→ **Data**
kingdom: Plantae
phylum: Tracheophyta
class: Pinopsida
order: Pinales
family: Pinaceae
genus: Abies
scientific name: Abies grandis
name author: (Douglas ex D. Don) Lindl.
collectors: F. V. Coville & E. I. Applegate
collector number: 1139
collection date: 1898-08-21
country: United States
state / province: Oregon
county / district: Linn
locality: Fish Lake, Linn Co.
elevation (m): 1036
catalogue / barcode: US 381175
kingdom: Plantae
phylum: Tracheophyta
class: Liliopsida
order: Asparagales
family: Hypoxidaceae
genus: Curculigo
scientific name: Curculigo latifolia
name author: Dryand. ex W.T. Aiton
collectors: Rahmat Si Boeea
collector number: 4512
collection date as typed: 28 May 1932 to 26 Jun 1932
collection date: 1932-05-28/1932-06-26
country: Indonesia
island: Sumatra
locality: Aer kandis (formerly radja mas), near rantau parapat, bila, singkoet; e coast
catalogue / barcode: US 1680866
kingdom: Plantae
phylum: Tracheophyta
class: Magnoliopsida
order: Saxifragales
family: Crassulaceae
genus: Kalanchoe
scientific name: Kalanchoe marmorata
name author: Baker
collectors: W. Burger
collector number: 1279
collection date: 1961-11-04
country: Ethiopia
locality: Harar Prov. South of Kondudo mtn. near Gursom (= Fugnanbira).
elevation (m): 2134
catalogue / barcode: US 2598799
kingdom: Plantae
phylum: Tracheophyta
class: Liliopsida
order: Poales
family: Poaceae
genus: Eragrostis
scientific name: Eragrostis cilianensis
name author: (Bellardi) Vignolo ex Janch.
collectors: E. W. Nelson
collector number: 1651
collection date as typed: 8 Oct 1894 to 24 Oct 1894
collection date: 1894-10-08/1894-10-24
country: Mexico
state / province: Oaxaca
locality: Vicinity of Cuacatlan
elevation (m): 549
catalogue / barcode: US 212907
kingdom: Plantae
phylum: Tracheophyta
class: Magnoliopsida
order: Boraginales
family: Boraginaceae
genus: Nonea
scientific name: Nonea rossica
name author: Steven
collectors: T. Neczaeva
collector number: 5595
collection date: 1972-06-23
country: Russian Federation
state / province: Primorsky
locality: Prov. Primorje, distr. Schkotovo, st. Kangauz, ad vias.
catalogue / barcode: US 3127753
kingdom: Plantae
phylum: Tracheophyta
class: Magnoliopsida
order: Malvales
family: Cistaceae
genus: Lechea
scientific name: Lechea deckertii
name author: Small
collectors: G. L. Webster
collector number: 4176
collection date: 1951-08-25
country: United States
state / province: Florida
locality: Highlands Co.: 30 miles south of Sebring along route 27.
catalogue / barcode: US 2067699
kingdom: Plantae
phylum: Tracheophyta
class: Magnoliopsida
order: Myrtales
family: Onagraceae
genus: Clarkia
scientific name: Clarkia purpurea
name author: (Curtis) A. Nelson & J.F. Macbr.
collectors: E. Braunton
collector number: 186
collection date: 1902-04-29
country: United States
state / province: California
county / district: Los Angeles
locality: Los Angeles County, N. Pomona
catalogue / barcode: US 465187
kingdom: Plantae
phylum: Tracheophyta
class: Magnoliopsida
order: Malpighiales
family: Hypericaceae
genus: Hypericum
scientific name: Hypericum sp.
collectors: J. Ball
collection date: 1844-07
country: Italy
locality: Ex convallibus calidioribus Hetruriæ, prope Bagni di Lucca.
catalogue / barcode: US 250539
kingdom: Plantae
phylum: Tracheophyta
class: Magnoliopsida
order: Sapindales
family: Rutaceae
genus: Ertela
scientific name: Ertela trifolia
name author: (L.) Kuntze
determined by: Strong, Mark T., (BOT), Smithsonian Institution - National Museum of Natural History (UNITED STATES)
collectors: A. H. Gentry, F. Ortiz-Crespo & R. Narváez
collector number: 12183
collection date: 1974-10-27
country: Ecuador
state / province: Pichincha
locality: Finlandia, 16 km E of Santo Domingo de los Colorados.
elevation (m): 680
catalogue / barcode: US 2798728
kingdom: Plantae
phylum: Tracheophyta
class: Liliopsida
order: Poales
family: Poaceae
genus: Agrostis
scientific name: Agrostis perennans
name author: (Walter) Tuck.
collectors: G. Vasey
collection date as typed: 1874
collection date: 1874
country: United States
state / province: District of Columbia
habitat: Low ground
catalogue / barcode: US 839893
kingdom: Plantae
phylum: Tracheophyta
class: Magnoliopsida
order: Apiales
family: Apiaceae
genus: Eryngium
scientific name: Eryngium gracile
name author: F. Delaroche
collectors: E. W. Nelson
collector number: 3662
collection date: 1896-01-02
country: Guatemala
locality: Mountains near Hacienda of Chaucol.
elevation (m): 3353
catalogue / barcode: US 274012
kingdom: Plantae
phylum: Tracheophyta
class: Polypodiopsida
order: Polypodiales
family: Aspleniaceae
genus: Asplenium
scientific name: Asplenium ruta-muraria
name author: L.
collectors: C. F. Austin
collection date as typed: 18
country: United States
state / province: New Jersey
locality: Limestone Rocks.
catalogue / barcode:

→ **Task brief**
Render every line of the listing above as a JSON list of strings, one string per line, leaving out any blank lines.

→ **Response to the exercise**
[
  "kingdom: Plantae",
  "phylum: Tracheophyta",
  "class: Pinopsida",
  "order: Pinales",
  "family: Pinaceae",
  "genus: Abies",
  "scientific name: Abies grandis",
  "name author: (Douglas ex D. Don) Lindl.",
  "collectors: F. V. Coville & E. I. Applegate",
  "collector number: 1139",
  "collection date: 1898-08-21",
  "country: United States",
  "state / province: Oregon",
  "county / district: Linn",
  "locality: Fish Lake, Linn Co.",
  "elevation (m): 1036",
  "catalogue / barcode: US 381175",
  "kingdom: Plantae",
  "phylum: Tracheophyta",
  "class: Liliopsida",
  "order: Asparagales",
  "family: Hypoxidaceae",
  "genus: Curculigo",
  "scientific name: Curculigo latifolia",
  "name author: Dryand. ex W.T. Aiton",
  "collectors: Rahmat Si Boeea",
  "collector number: 4512",
  "collection date as typed: 28 May 1932 to 26 Jun 1932",
  "collection date: 1932-05-28/1932-06-26",
  "country: Indonesia",
  "island: Sumatra",
  "locality: Aer kandis (formerly radja mas), near rantau parapat, bila, singkoet; e coast",
  "catalogue / barcode: US 1680866",
  "kingdom: Plantae",
  "phylum: Tracheophyta",
  "class: Magnoliopsida",
  "order: Saxifragales",
  "family: Crassulaceae",
  "genus: Kalanchoe",
  "scientific name: Kalanchoe marmorata",
  "name author: Baker",
  "collectors: W. Burger",
  "collector number: 1279",
  "collection date: 1961-11-04",
  "country: Ethiopia",
  "locality: Harar Prov. South of Kondudo mtn. near Gursom (= Fugnanbira).",
  "elevation (m): 2134",
  "catalogue / barcode: US 2598799",
  "kingdom: Plantae",
  "phylum: Tracheophyta",
  "class: Liliopsida",
  "order: Poales",
  "family: Poaceae",
  "genus: Eragrostis",
  "scientific name: Eragrostis cilianensis",
  "name author: (Bellardi) Vignolo ex Janch.",
  "collectors: E. W. Nelson",
  "collector number: 1651",
  "collection date as typed: 8 Oct 1894 to 24 Oct 1894",
  "collection date: 1894-10-08/1894-10-24",
  "country: Mexico",
  "state / province: Oaxaca",
  "locality: Vicinity of Cuacatlan",
  "elevation (m): 549",
  "catalogue / barcode: US 212907",
  "kingdom: Plantae",
  "phylum: Tracheophyta",
  "class: Magnoliopsida",
  "order: Boraginales",
  "family: Boraginaceae",
  "genus: Nonea",
  "scientific name: Nonea rossica",
  "name author: Steven",
  "collectors: T. Neczaeva",
  "collector number: 5595",
  "collection date: 1972-06-23",
  "country: Russian Federation",
  "state / province: Primorsky",
  "locality: Prov. Primorje, distr. Schkotovo, st. Kangauz, ad vias.",
  "catalogue / barcode: US 3127753",
  "kingdom: Plantae",
  "phylum: Tracheophyta",
  "class: Magnoliopsida",
  "order: Malvales",
  "family: Cistaceae",
  "genus: Lechea",
  "scientific name: Lechea deckertii",
  "name author: Small",
  "collectors: G. L. Webster",
  "collector number: 4176",
  "collection date: 1951-08-25",
  "country: United States",
  "state / province: Florida",
  "locality: Highlands Co.: 30 miles south of Sebring along route 27.",
  "catalogue / barcode: US 2067699",
  "kingdom: Plantae",
  "phylum: Tracheophyta",
  "class: Magnoliopsida",
  "order: Myrtales",
  "family: Onagraceae",
  "genus: Clarkia",
  "scientific name: Clarkia purpurea",
  "name author: (Curtis) A. Nelson & J.F. Macbr.",
  "collectors: E. Braunton",
  "collector number: 186",
  "collection date: 1902-04-29",
  "country: United States",
  "state / province: California",
  "county / district: Los Angeles",
  "locality: Los Angeles County, N. Pomona",
  "catalogue / barcode: US 465187",
  "kingdom: Plantae",
  "phylum: Tracheophyta",
  "class: Magnoliopsida",
  "order: Malpighiales",
  "family: Hypericaceae",
  "genus: Hypericum",
  "scientific name: Hypericum sp.",
  "collectors: J. Ball",
  "collection date: 1844-07",
  "country: Italy",
  "locality: Ex convallibus calidioribus Hetruriæ, prope Bagni di Lucca.",
  "catalogue / barcode: US 250539",
  "kingdom: Plantae",
  "phylum: Tracheophyta",
  "class: Magnoliopsida",
  "order: Sapindales",
  "family: Rutaceae",
  "genus: Ertela",
  "scientific name: Ertela trifolia",
  "name author: (L.) Kuntze",
  "determined by: Strong, Mark T., (BOT), Smithsonian Institution - National Museum of Natural History (UNITED STATES)",
  "collectors: A. H. Gentry, F. Ortiz-Crespo & R. Narváez",
  "collector number: 12183",
  "collection date: 1974-10-27",
  "country: Ecuador",
  "state / province: Pichincha",
  "locality: Finlandia, 16 km E of Santo Domingo de los Colorados.",
  "elevation (m): 680",
  "catalogue / barcode: US 2798728",
  "kingdom: Plantae",
  "phylum: Tracheophyta",
  "class: Liliopsida",
  "order: Poales",
  "family: Poaceae",
  "genus: Agrostis",
  "scientific name: Agrostis perennans",
  "name author: (Walter) Tuck.",
  "collectors: G. Vasey",
  "collection date as typed: 1874",
  "collection date: 1874",
  "country: United States",
  "state / province: District of Columbia",
  "habitat: Low ground",
  "catalogue / barcode: US 839893",
  "kingdom: Plantae",
  "phylum: Tracheophyta",
  "class: Magnoliopsida",
  "order: Apiales",
  "family: Apiaceae",
  "genus: Eryngium",
  "scientific name: Eryngium gracile",
  "name author: F. Delaroche",
  "collectors: E. W. Nelson",
  "collector number: 3662",
  "collection date: 1896-01-02",
  "country: Guatemala",
  "locality: Mountains near Hacienda of Chaucol.",
  "elevation (m): 3353",
  "catalogue / barcode: US 274012",
  "kingdom: Plantae",
  "phylum: Tracheophyta",
  "class: Polypodiopsida",
  "order: Polypodiales",
  "family: Aspleniaceae",
  "genus: Asplenium",
  "scientific name: Asplenium ruta-muraria",
  "name author: L.",
  "collectors: C. F. Austin",
  "collection date as typed: 18",
  "country: United States",
  "state / province: New Jersey",
  "locality: Limestone Rocks.",
  "catalogue / barcode:"
]